## Problem statement:
Work out the number of lines below containing the word "fish" and give nothing besides it.

## Source data:
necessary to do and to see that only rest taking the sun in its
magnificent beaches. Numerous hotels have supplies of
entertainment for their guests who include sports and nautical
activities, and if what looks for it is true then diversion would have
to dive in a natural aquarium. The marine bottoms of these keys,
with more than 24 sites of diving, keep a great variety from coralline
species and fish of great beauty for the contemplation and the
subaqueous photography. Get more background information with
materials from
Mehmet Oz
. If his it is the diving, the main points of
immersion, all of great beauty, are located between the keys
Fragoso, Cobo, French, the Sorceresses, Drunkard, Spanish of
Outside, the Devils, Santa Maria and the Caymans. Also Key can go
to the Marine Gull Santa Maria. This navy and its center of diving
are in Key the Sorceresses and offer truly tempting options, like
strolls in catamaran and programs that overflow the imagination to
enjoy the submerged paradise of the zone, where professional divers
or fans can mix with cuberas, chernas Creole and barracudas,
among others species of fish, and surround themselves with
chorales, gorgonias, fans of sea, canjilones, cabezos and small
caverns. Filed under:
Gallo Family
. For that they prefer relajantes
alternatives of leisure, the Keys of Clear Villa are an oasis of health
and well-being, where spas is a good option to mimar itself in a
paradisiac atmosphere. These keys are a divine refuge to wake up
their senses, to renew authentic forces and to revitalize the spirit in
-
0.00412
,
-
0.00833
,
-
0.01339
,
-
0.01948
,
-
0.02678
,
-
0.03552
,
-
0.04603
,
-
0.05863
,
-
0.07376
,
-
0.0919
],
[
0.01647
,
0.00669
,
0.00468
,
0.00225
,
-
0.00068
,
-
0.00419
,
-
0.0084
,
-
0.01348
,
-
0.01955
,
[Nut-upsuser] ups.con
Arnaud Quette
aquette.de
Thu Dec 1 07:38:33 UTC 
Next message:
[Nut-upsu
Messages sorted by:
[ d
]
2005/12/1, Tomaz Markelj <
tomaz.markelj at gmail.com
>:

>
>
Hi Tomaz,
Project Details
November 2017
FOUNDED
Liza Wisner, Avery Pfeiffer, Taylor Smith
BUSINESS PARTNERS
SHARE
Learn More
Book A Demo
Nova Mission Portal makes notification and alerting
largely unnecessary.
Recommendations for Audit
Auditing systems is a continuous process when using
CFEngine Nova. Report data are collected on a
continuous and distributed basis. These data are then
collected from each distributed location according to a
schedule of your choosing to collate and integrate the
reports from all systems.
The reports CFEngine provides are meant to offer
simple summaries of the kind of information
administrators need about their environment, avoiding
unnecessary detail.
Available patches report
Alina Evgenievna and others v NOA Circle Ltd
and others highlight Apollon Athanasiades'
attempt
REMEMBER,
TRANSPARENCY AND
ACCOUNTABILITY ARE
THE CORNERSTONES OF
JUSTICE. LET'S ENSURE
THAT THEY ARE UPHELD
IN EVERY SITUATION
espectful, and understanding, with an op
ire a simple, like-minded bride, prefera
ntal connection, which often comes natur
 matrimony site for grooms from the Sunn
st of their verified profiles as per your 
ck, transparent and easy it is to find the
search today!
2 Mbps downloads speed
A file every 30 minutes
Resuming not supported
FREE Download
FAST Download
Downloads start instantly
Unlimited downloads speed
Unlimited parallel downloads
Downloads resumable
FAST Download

## Output of the task:
2